Exploration: In each iteration, the agent explores in two ways:
- From the initial states of all training subtasks (like RFT).
- Crucially, from selected intermediate states within failed expert trajectories. To manage computational cost, EEF simulates from $M$ states sampled at regular intervals along each failed expert trajectory $\tau_e = [s_0, a_0, s_1, \dots]$ (e.g., states $s_l, s_{2l}, \dots, s_{M \times l}$ where $l = \lfloor |\tau_e| / (M+1) \rfloor$ ). All generated trajectories are collected, and successful ones are added to a repository $D^+$ .
Reinforcement Fine-tuning: This phase identifies and trains on beneficial trajectories from $D^+$ $D^{+}$ .
- Important State Selection: Two types of states are considered important:
  - Initial states $s_0$ of all subtasks (to avoid forgetting).
  - "Need recovery" states $s_{i^*}$ from failed expert trajectories. These are identified as the first state $s_{i^*}$ in the sampled sequence where the agent simulation fails ( $R(\tau_{s_{i^*}}) = 0$ ), immediately following a state $s_{i^*-l}$ where it succeeded ( $R(\tau_{s_{i^*-l}}) = 1$ ). This indicates potentially harmful expert actions between $s_{i^*-l}$ and $s_{i^*}$ .
- Solution Selection: For each important state, EEF selects at most one successful trajectory (solution) from the repository $D^+$ that starts from or passes through that state. If multiple solutions exist, the one requiring the fewest initial expert actions (i.e., the one where the agent took over earlier) is preferred.
- Selective Training: The agent is fine-tuned using the SFT loss only on the actions following the identified important state within the selected solution trajectory. Actions preceding the important state are masked out to avoid learning potentially harmful or irrelevant prior expert actions.

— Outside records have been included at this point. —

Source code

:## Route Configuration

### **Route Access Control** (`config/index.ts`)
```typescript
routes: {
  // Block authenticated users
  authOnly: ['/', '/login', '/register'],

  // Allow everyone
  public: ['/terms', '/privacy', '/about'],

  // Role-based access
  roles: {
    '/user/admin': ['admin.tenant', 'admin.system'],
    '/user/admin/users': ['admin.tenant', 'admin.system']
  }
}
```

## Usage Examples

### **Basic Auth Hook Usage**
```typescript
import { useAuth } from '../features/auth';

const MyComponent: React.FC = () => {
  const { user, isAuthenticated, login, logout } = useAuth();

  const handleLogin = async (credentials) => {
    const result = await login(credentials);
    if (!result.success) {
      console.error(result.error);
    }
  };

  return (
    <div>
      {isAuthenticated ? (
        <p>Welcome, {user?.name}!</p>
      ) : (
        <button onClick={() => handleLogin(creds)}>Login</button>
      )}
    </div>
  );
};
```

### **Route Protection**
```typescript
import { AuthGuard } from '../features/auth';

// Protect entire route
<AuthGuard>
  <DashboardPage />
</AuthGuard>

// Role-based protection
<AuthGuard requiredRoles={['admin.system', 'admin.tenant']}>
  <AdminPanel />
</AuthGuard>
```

Experiments were conducted on challenging WebShop (11k and 3k datasets) and ScienceWorld environments using LLAMA3 8B. Baselines included GPT-3.5 Turbo, GPT-4, SFT (All/Positive), NAT, ETO, and RFT (with 1 and 6 explorations per task).

Key findings:

EEF significantly outperformed all baselines, including GPT-4 and RFT variants, achieving state-of-the-art results (e.g., 62.0% win rate on Webshop 11k vs. 53.6% for RFTx6 and 35.6% for GPT-4; 81.3 reward on SciWorld vs. 74.6 for RFT).
EEF demonstrated better utilization of navigation skills (Next/Back) compared to RFT, suggesting it mitigates the simplicity bias by learning to solve harder tasks requiring such actions.
EEF was shown to be more exploration-efficient than RFT, achieving better results with fewer simulations.
A variant, EEF GPT-3&4, which incorporated additional, cheaper trajectories generated by GPT-3.5 Turbo during exploration and training, performed even better, showing EEF's robustness and ability to leverage weaker expert data effectively.
The method also generalized well when tested with a different base model (Mistral-7B).

The paper concludes that EEF effectively leverages valuable information from failed expert trajectories, improving agent performance on complex tasks while retaining the simplicity of SFT-based fine-tuning.